ACTIVITY 1 —
Reproduce word for word the part of the article on Turkey's elections starting with "Message: < previous" and going on through "Run a Democracy?".
ACTIVITY 2 —
Answer these questions from the article on Turkey's elections:
(a) To which city did the party leader go to press for Turkey's inclusion in the European Union?
(b) Who is the prime minister quoted in the article?
(c) What kind of legal system does Pakistan retain?

[faithandlife] CAN ISLAMISTS RUN A DEMOCRACY

Message: < previous - next > : Reply : Subscribe : Cleanse
Home   : November 2002 : Group Archive : Group : All Groups

From: "Charles Scott" <crscott@...>
Date: Sun, 24 Nov 2002 05:05:14 +0000

Can Islamists Run a Democracy
--------------------------------------------------------------------------------
THE NEW YORK TIMES

November 24, 2002
Can Islamists Run a Democracy?
By DEXTER FILKINS


ISTANBUL — THE symbolism was striking: After the landslide victory of 
Turkey's main Islamic-based party in elections this month, the first thing 
its soon-to-be prime minister did was swear to defend Turkey's secular 
state.

The next thing he did was declare his group an example for the entire 
Islamic world. And the leader of his party, who was once jailed for his 
doctrinaire beliefs, was off to Brussels to press the case for Turkey's 
inclusion in the European Union.

"We want to prove that a Muslim identity can be democratic, can be 
transparent and can be compatible with the modern world," said the prime 
minister, Abdullah Gul, of the Justice and Development Party after taking 
the oath of office. "We will prove this. This will be a good gift to world 
peace, in fact."

To appreciate the significance of these events, consider the elections in 
Pakistan the month before. Pakistan is an Islamic republic that retains a 
secular legal system. Until recently, most voters never paid much heed to 
the mullahs who wanted to run the country.

Then the Islamic parties won an unprecedented number of seats in Parliament.

INFORMATION —
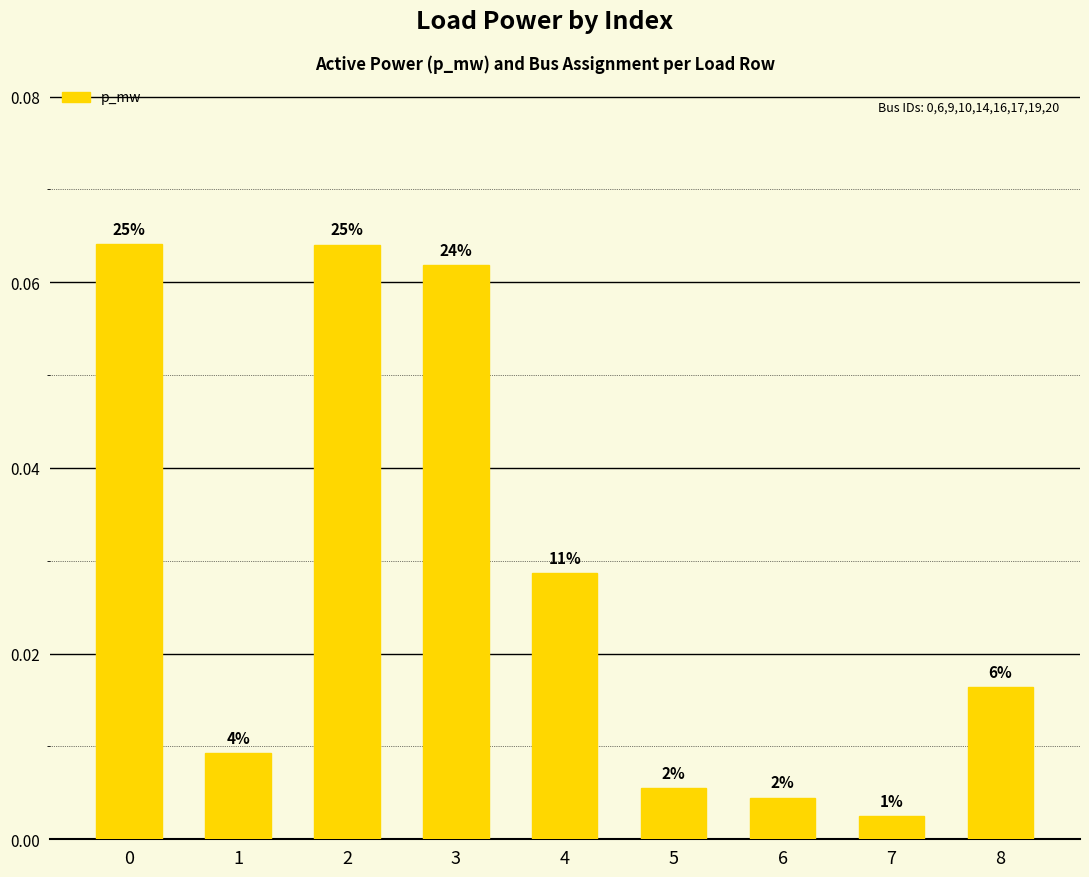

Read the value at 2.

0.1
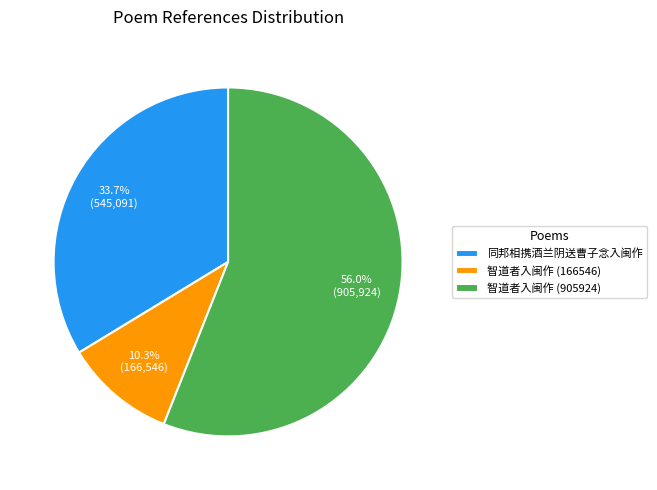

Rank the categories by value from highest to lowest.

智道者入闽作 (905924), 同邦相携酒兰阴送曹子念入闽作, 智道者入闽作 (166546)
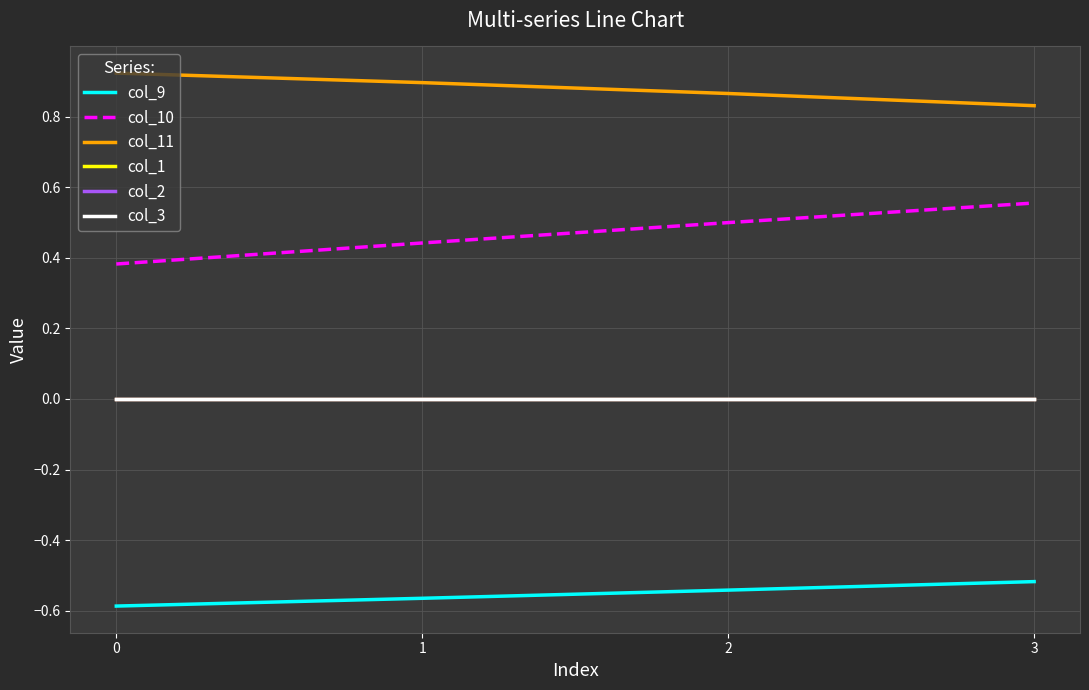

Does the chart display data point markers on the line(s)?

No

ANSWER SPACE 1 —
Message: < previous - next > : Reply : Subscribe : Cleanse
Home   : November 2002 : Group Archive : Group : All Groups

From: "Charles Scott" <crscott@...>
Date: Sun, 24 Nov 2002 05:05:14 +0000

Can Islamists Run a Democracy
--------------------------------------------------------------------------------
THE NEW YORK TIMES

November 24, 2002
Can Islamists Run a Democracy?

ANSWER SPACE 2 —
(a) Brussels
(b) Abdullah Gul
(c) A secular legal system